666-15 (CREB inhibitor) is a potent and selective CREB inhibitor (IC50: 81 nM).

666-15 is a potent and selective inhibitor of CREB-mediated gene transcription (IC50 = 0.081 ± 0.04 μM). 666-15 also potently inhibited cancer cell growth without harming normal cells [1]. Isoproterenol (ISO) induced cardiac hypertrophy. The rate of ROS production, CREB phosphorylation, and miR-132 expression increased after the addition of ISO. Upregulation of miR-132 was blocked by the specific inhibitor of CREB transcription, 666-15 [2].

In an in vivo MDA-MB-468 xenograft model, 666-15 completely suppressed the tumor growth without overt toxicity [1]. 666-15 was found to be readily bioavailable to achieve pharmacologically relevant concentrations for CREB inhibition. The mice treated with 666-15 showed no evidence of changes in body weight, complete blood count, blood chemistry profile, cardiac contractility and tissue histologies from liver, kidney, and heart [3].

HEK 293T cells in a 10 cm plate were transfected with pCRE-RLuc (6 μg) with Lipofectamine2000 following the manufacturer's instructions. Three hours after transfection, the cells were collected and replated into 96-well plates at ～10?000 cells/well. The cells were allowed to attach to the bottom of the plates overnight. The cells were then treated with different concentrations of different compounds for 30 min when forskolin (10 μM) was added to each well. The cells were incubated for further 5 h before cell lysis using 1× 30 μL Renilla luciferase lysis buffer. An amount of 5 μL of the lysate was combined with 30 μL of benzyl-coelenterazine solution in PBS (pH 7.4, 10 μg/mL). The protein concentration in each well was determined. The Renilla luciferase activity was normalized to protein content in each well and expressed as relative luciferase unit/μg protein (RLU/μg protein). The IC50 was derived from nonlinear regression analysis of the RLU/μg protein–concentration curve [1].
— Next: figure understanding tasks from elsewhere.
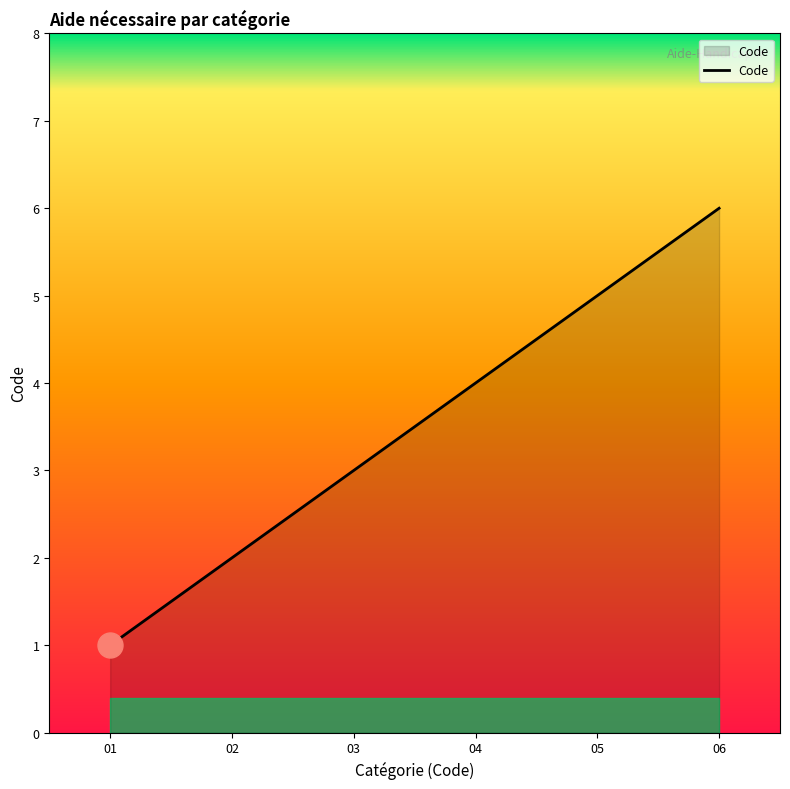

Which label corresponds to the largest value in the chart?

06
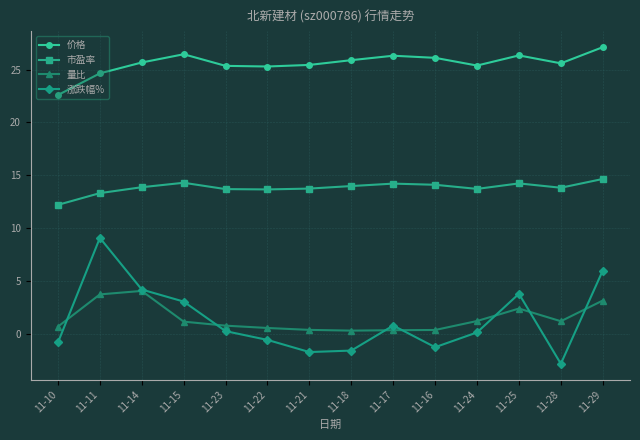

Which series has the largest total across all categories?

价格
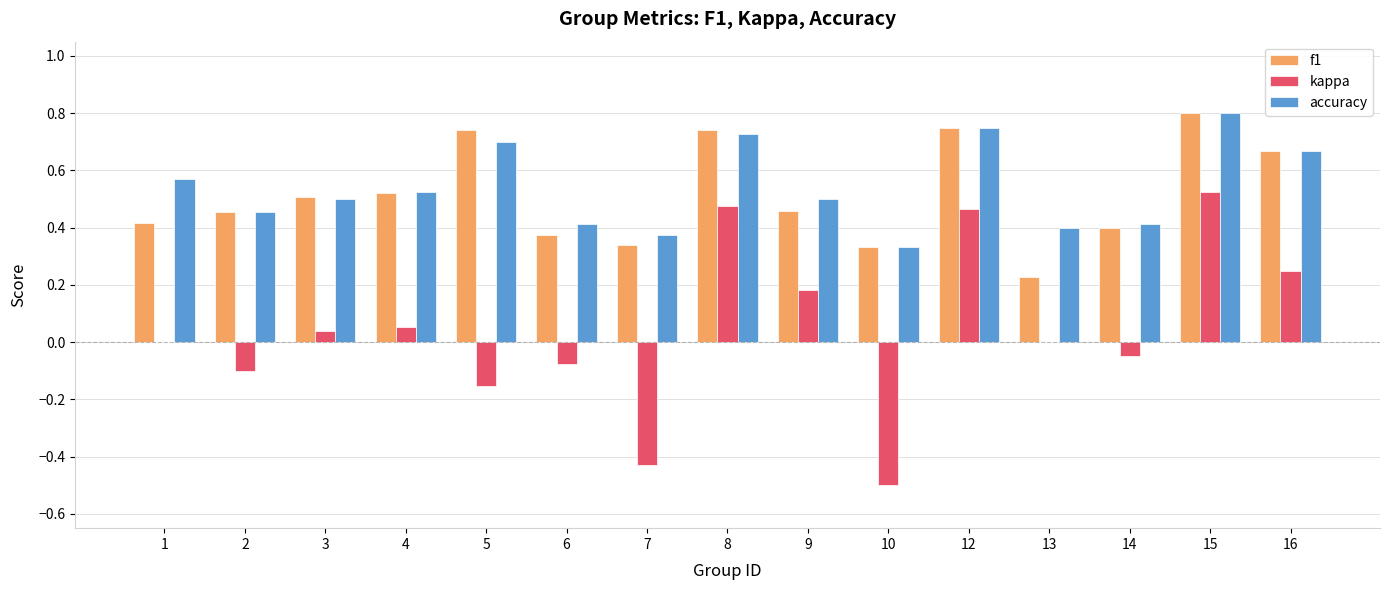

What is the sum of the accuracy values at 15 and 10?

1.1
Each 6- to 8-week old BALB/c nude mouse was inoculated subcutaneously at the right flank with MDA-MB-468 cells (5 × 10^6) in 0.1 mL of HBSS with Matrigel (1:1) for tumor development. When the tumor volume reached approximately 100 mm3, the mice were randomized to be treated with either vehicle or 666-15 at 10 mg/kg. 3i was dissolved in 1% N-methylpyrrolidone (NMP), 5% Tween-80 in H2O. The dosing solution was prepared weekly. The mice were treated once a day for 5 consecutive days a week, and the treatment lasted for 5 weeks. During the treatment, the tumor size and body weight were measured 2–3 times a week. The tumors were measured in two dimensions using a digital caliper, and the volume was expressed in mm3 using the formula V = 0.5ab2, where a and b represent the long and short diameters of the tumor, respectively. The tumor volume was normalized to the initial tumor volume at the time of the first treatment [1].